Daily Jobs are an excellent way to build a community in your program and develop a sense of purpose in children. This Town square created resource guides in understanding the importance of jobs, how they can be beneficial in the program’s daily schedule, and how to best utilize them for your specific children.
After selecting the jobs that best fit your program, one way to create a job chart is to use a baking sheet and magnets. Take pictures or have children draw the jobs, then print or have children write their name (if possible laminate them). Attach a magnet to the names and the jobs. Alternatively, you can use a felt board and velcro. Make sure that the Job chart is visible daily for children, and they can have access to it if they need to look at their job for the day.
As adults, we utilize a calendar for scheduling and to remember important events and holidays. While it might be second nature to look at the calendar and understand which month, date, and day of the week we are in, a calendar is very confusing for children. We can utilize a calendar because we have gained the knowledge and experience to know how time works. Young children are developing this skill.
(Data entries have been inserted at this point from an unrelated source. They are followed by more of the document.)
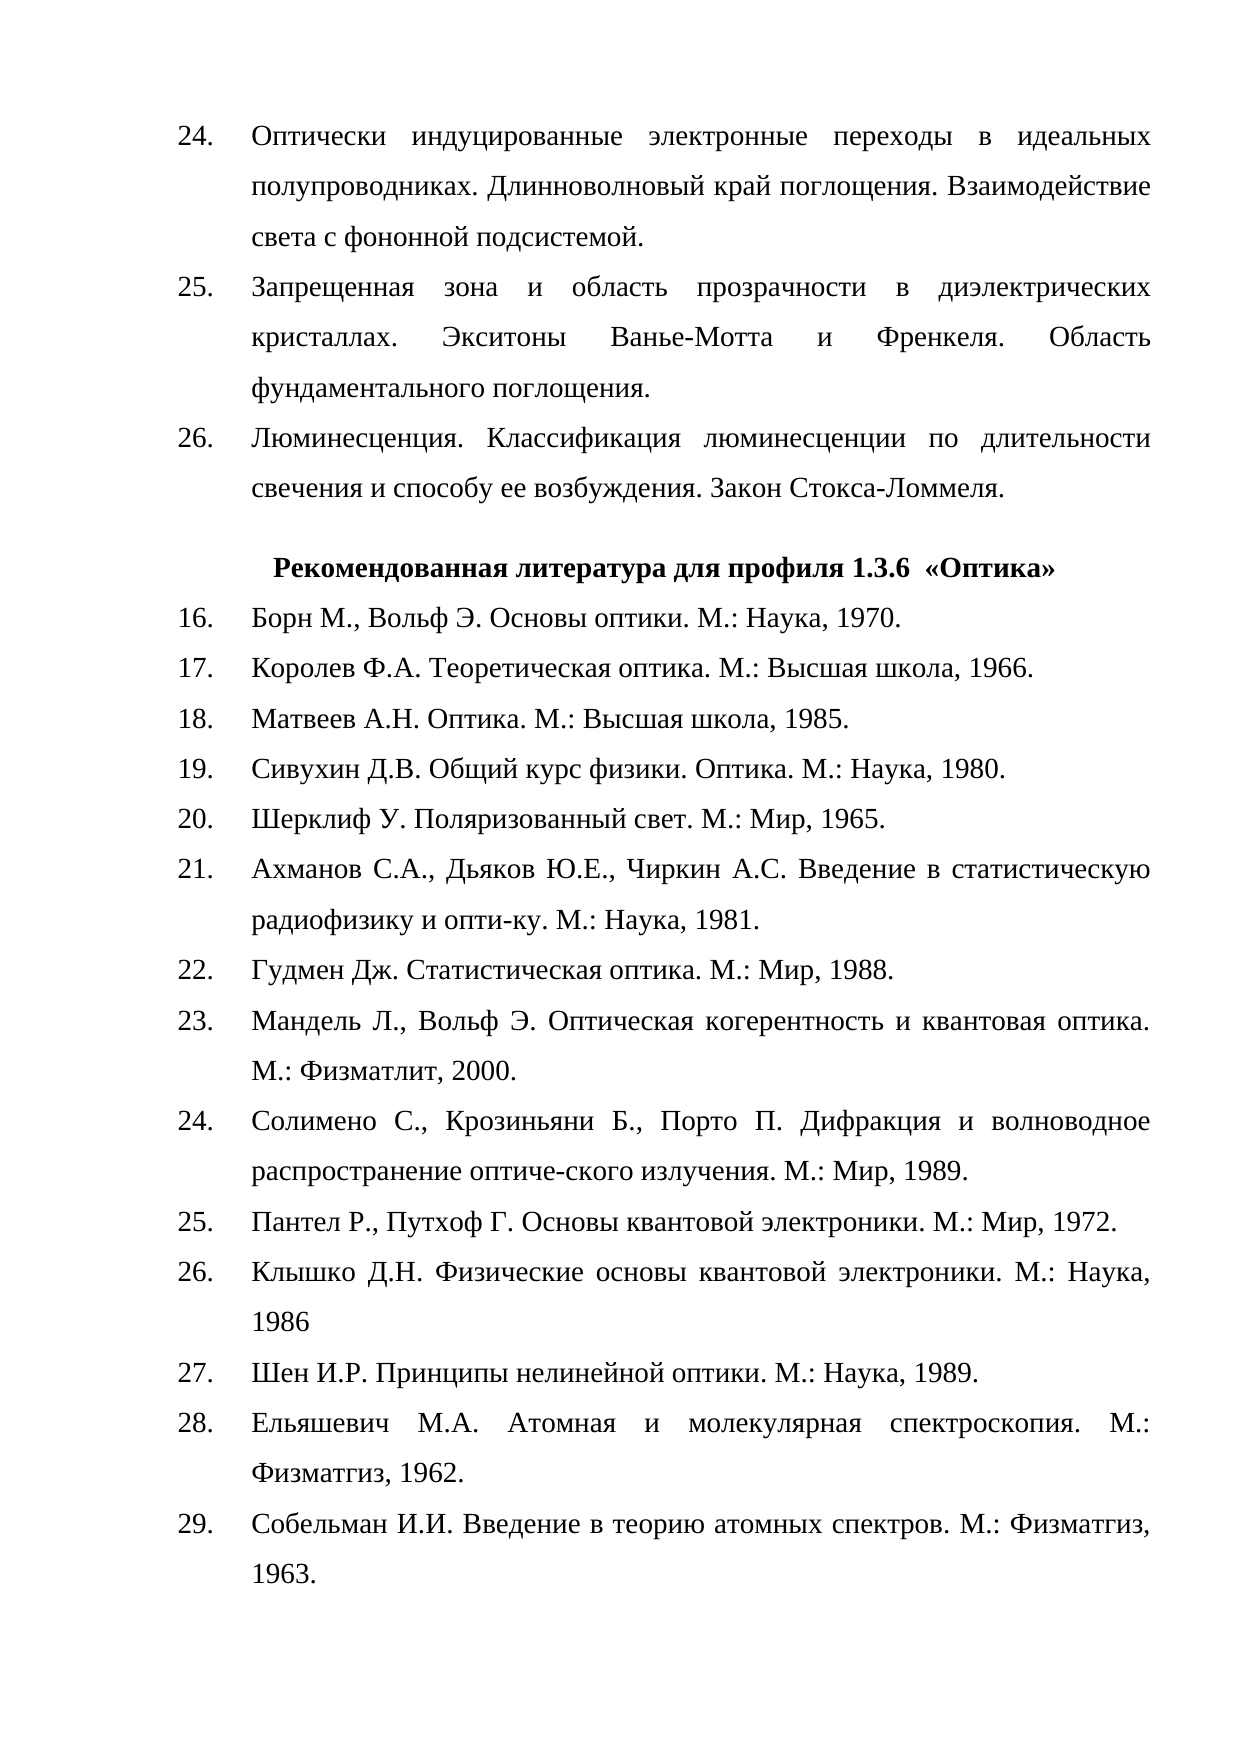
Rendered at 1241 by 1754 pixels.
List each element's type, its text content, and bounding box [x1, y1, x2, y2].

list Ельяшевич М.А. Атомная и молекулярная спектроскопия. М.: Физматгиз, 1962. [177, 1405, 1152, 1489]
list Мандель Л., Вольф Э. Оптическая когерентность и квантовая оптика. М.: Физматлит, 2000. [177, 1003, 1152, 1086]
list Запрещенная зона и область прозрачности в диэлектрических кристаллах. Экситоны Ванье-Мотта и Френкеля. Область фундаментального поглощения. [177, 269, 1152, 403]
list Пантел Р., Путхоф Г. Основы квантовой электроники. М.: Мир, 1972. [177, 1204, 1152, 1237]
list Ахманов С.А., Дьяков Ю.Е., Чиркин А.С. Введение в статистическую радиофизику и опти-ку. М.: Наука, 1981. [177, 852, 1152, 936]
text Рекомендованная литература для профиля 1.3.6 «Оптика» [177, 550, 1152, 583]
list Клышко Д.Н. Физические основы квантовой электроники. М.: Наука, 1986 [177, 1254, 1152, 1338]
list Матвеев А.Н. Оптика. М.: Высшая школа, 1985. [177, 701, 1152, 734]
list Сивухин Д.В. Общий курс физики. Оптика. М.: Наука, 1980. [177, 751, 1152, 784]
list Люминесценция. Классификация люминесценции по длительности свечения и способу ее возбуждения. Закон Стокса-Ломмеля. [177, 420, 1152, 504]
list Шерклиф У. Поляризованный свет. М.: Мир, 1965. [177, 801, 1152, 835]
list Солимено С., Крозиньяни Б., Порто П. Дифракция и волноводное распространение оптиче-ского излучения. М.: Мир, 1989. [177, 1103, 1152, 1187]
list Борн М., Вольф Э. Основы оптики. М.: Наука, 1970. [177, 600, 1152, 634]
list Собельман И.И. Введение в теорию атомных спектров. М.: Физматгиз, 1963. [177, 1506, 1152, 1589]
list Гудмен Дж. Статистическая оптика. М.: Мир, 1988. [177, 952, 1152, 986]
list Оптически индуцированные электронные переходы в идеальных полупроводниках. Длинноволновый край поглощения. Взаимодействие света с фононной подсистемой. [177, 118, 1152, 252]
list Королев Ф.А. Теоретическая оптика. М.: Высшая школа, 1966. [177, 650, 1152, 684]
list Шен И.Р. Принципы нелинейной оптики. М.: Наука, 1989. [177, 1355, 1152, 1388]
To foster this understanding the focus of calendars should be a visual representation of a sequence (yesterday, today, tomorrow). Time should also be relatable to children, by understanding what they did in the morning (arrival), afternoon (after a nap), evening(at home). A great tool to use in the classroom to help children build this understanding is a linear calendar. A linear calendar helps children understand the pattern of time, incorporate their own experience of the day, and visually see time moving.